[Dataset entries]

'''

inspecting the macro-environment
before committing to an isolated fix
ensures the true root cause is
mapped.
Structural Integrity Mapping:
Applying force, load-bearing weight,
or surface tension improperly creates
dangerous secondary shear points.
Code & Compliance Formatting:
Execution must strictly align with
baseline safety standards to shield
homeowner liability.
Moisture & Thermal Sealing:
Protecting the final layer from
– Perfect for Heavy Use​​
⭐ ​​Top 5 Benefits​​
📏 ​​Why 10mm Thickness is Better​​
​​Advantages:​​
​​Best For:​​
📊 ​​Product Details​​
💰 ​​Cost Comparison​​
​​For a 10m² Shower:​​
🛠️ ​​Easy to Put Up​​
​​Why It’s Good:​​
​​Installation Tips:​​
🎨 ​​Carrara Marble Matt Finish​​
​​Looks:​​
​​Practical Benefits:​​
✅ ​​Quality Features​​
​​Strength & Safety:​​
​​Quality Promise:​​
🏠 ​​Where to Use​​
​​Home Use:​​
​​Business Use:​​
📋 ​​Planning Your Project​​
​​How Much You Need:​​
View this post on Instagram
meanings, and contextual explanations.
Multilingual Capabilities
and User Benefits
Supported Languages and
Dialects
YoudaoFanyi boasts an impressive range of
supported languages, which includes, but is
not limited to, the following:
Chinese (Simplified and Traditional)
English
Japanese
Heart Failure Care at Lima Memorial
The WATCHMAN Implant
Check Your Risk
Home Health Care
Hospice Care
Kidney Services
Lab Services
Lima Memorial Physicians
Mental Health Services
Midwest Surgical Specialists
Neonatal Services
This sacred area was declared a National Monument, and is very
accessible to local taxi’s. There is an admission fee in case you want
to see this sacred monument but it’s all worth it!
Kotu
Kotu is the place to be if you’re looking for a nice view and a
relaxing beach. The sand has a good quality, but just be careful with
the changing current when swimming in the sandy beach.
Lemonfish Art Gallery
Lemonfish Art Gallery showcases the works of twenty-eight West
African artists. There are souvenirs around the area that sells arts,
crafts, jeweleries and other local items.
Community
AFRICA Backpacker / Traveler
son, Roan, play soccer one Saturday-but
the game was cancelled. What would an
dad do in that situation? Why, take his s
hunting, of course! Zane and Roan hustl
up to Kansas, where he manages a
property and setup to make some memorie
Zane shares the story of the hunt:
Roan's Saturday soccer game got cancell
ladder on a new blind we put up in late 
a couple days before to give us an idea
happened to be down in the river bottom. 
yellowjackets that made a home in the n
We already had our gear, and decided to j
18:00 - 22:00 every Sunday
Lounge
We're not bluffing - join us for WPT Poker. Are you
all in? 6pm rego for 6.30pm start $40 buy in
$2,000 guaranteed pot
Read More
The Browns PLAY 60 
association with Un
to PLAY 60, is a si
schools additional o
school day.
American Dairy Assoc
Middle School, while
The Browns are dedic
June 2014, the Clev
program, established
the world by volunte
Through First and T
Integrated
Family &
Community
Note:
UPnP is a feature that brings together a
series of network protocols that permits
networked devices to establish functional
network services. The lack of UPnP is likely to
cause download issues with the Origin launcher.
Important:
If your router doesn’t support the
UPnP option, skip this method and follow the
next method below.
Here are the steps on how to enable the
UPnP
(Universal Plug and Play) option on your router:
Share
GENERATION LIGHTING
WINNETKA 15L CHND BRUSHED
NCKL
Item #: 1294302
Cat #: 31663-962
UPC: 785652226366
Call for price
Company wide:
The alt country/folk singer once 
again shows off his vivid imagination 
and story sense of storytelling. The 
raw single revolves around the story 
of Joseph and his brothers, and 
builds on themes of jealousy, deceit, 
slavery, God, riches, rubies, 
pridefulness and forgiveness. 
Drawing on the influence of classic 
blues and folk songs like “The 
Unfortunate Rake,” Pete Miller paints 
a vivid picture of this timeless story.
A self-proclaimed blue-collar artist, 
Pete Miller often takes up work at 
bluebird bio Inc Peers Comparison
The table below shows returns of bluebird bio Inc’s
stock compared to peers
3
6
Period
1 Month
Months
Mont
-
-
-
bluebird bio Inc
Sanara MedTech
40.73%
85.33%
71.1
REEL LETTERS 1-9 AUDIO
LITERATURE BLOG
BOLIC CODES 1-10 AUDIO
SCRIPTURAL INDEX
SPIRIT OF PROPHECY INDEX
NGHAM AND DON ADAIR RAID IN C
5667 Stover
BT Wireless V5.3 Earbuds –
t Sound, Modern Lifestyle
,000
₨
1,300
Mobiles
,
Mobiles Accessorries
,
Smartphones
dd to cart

'''

Repeat every entry exactly. Nothing may be dropped.

Task result:
inspecting the macro-environment
before committing to an isolated fix
ensures the true root cause is
mapped.
Structural Integrity Mapping:
Applying force, load-bearing weight,
or surface tension improperly creates
dangerous secondary shear points.
Code & Compliance Formatting:
Execution must strictly align with
baseline safety standards to shield
homeowner liability.
Moisture & Thermal Sealing:
Protecting the final layer from
– Perfect for Heavy Use​​
⭐ ​​Top 5 Benefits​​
📏 ​​Why 10mm Thickness is Better​​
​​Advantages:​​
​​Best For:​​
📊 ​​Product Details​​
💰 ​​Cost Comparison​​
​​For a 10m² Shower:​​
🛠️ ​​Easy to Put Up​​
​​Why It’s Good:​​
​​Installation Tips:​​
🎨 ​​Carrara Marble Matt Finish​​
​​Looks:​​
​​Practical Benefits:​​
✅ ​​Quality Features​​
​​Strength & Safety:​​
​​Quality Promise:​​
🏠 ​​Where to Use​​
​​Home Use:​​
​​Business Use:​​
📋 ​​Planning Your Project​​
​​How Much You Need:​​
View this post on Instagram
meanings, and contextual explanations.
Multilingual Capabilities
and User Benefits
Supported Languages and
Dialects
YoudaoFanyi boasts an impressive range of
supported languages, which includes, but is
not limited to, the following:
Chinese (Simplified and Traditional)
English
Japanese
Heart Failure Care at Lima Memorial
The WATCHMAN Implant
Check Your Risk
Home Health Care
Hospice Care
Kidney Services
Lab Services
Lima Memorial Physicians
Mental Health Services
Midwest Surgical Specialists
Neonatal Services
This sacred area was declared a National Monument, and is very
accessible to local taxi’s. There is an admission fee in case you want
to see this sacred monument but it’s all worth it!
Kotu
Kotu is the place to be if you’re looking for a nice view and a
relaxing beach. The sand has a good quality, but just be careful with
the changing current when swimming in the sandy beach.
Lemonfish Art Gallery
Lemonfish Art Gallery showcases the works of twenty-eight West
African artists. There are souvenirs around the area that sells arts,
crafts, jeweleries and other local items.
Community
AFRICA Backpacker / Traveler
son, Roan, play soccer one Saturday-but
the game was cancelled. What would an
dad do in that situation? Why, take his s
hunting, of course! Zane and Roan hustl
up to Kansas, where he manages a
property and setup to make some memorie
Zane shares the story of the hunt:
Roan's Saturday soccer game got cancell
ladder on a new blind we put up in late 
a couple days before to give us an idea
happened to be down in the river bottom. 
yellowjackets that made a home in the n
We already had our gear, and decided to j
18:00 - 22:00 every Sunday
Lounge
We're not bluffing - join us for WPT Poker. Are you
all in? 6pm rego for 6.30pm start $40 buy in
$2,000 guaranteed pot
Read More
The Browns PLAY 60 
association with Un
to PLAY 60, is a si
schools additional o
school day.
American Dairy Assoc
Middle School, while
The Browns are dedic
June 2014, the Clev
program, established
the world by volunte
Through First and T
Integrated
Family &
Community
Note:
UPnP is a feature that brings together a
series of network protocols that permits
networked devices to establish functional
network services. The lack of UPnP is likely to
cause download issues with the Origin launcher.
Important:
If your router doesn’t support the
UPnP option, skip this method and follow the
next method below.
Here are the steps on how to enable the
UPnP
(Universal Plug and Play) option on your router:
Share
GENERATION LIGHTING
WINNETKA 15L CHND BRUSHED
NCKL
Item #: 1294302
Cat #: 31663-962
UPC: 785652226366
Call for price
Company wide:
The alt country/folk singer once 
again shows off his vivid imagination 
and story sense of storytelling. The 
raw single revolves around the story 
of Joseph and his brothers, and 
builds on themes of jealousy, deceit, 
slavery, God, riches, rubies, 
pridefulness and forgiveness. 
Drawing on the influence of classic 
blues and folk songs like “The 
Unfortunate Rake,” Pete Miller paints 
a vivid picture of this timeless story.
A self-proclaimed blue-collar artist, 
Pete Miller often takes up work at 
bluebird bio Inc Peers Comparison
The table below shows returns of bluebird bio Inc’s
stock compared to peers
3
6
Period
1 Month
Months
Mont
-
-
-
bluebird bio Inc
Sanara MedTech
40.73%
85.33%
71.1
REEL LETTERS 1-9 AUDIO
LITERATURE BLOG
BOLIC CODES 1-10 AUDIO
SCRIPTURAL INDEX
SPIRIT OF PROPHECY INDEX
NGHAM AND DON ADAIR RAID IN C
5667 Stover
BT Wireless V5.3 Earbuds –
t Sound, Modern Lifestyle
,000
₨
1,300
Mobiles
,
Mobiles Accessorries
,
Smartphones
dd to cart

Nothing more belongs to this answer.